When you begin looking at homes with your Realtor, here are some key tips and tricks that they may not think to share with you!
#1 - Do NOT rush through homes. No matter HOW tightly scheduled your showings are, insist on spending enough time at each home for YOUR comfort level. We like to plan for at least 30 minutes in each home to best get a feel for the home before heading off to the next.
#2 - Look at the neighbor's yards! Do they exhibit and display as similar set of values as yours when it comes to the care of their property?
#3 - Wear comfortable shoes AND bring socks in case a homeowner requests that you remove your shoes while you are looking at homes. Your own socks beat those awkward disposable booties any day!

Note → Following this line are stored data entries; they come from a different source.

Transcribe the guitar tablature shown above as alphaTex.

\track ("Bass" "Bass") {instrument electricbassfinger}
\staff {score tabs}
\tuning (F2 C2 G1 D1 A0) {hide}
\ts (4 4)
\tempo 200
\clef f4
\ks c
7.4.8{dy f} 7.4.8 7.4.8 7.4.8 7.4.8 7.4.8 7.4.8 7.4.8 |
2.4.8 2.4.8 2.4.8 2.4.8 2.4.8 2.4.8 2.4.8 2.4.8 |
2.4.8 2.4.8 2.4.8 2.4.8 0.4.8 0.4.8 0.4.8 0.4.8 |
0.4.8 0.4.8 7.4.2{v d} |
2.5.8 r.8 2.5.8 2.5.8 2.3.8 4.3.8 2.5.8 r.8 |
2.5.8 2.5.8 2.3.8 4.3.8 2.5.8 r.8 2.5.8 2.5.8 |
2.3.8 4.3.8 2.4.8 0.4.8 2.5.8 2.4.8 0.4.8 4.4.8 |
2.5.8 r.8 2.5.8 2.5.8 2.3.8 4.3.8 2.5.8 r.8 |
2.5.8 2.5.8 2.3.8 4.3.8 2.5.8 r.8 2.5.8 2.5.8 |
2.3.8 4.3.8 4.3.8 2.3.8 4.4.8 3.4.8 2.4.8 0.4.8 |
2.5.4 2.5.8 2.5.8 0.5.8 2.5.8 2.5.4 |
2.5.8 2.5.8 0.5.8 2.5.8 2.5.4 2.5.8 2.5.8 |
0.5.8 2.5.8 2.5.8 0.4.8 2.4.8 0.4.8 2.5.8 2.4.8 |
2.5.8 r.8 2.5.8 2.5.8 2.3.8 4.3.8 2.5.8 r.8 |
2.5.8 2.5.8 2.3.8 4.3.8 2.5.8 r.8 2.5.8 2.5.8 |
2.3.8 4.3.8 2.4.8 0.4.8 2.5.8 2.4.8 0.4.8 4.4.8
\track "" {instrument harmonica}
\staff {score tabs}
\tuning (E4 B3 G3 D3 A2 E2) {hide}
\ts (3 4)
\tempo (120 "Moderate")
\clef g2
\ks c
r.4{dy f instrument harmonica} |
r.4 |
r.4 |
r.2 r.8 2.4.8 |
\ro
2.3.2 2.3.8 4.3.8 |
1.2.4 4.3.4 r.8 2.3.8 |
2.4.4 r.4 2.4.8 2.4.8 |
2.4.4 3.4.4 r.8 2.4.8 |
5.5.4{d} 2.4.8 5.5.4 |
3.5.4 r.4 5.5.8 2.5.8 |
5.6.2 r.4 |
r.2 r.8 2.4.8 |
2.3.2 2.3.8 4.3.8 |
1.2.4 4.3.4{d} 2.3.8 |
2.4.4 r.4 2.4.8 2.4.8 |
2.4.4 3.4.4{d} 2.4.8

#4 - You are totally allowed to look in every closet, behind the washing machine, and pull back curtains! STELLAR TIP: If you are curious whether there are hardwoods under the carpet, take a peek under the air vent.
#5 - If the seller is home, engage in polite conversation but don't allow the chit-chat to go too far. You may be tempted to ask 101 questions, but the less dialogue you have with the sellers, the better.
#6 - If you see items of concern during your tour, note them but don't lean too heavily on those items being deal breakers! You can put an offer in on your favorite home and deal with potential repair issues down the road during the due diligence time period!
#7 - If you like the home you've just seen, make time to revisit the neighborhood at night or at a time opposite of your initial showing. Pay attention to the happenings of your potential new street and make sure your initial impression matches what you see the second time.
#8 - If you see a neighbor outside, totally take advantage of that free information funnel and introduce yourselves! Ask questions about what happens on the weekends, and what they love the most about the neighborhood.
BONUS TIP: If you are going to be taking your own photos while looking at homes, take an introductory photo of the house numbers before going inside to help determine which photos belong to which home.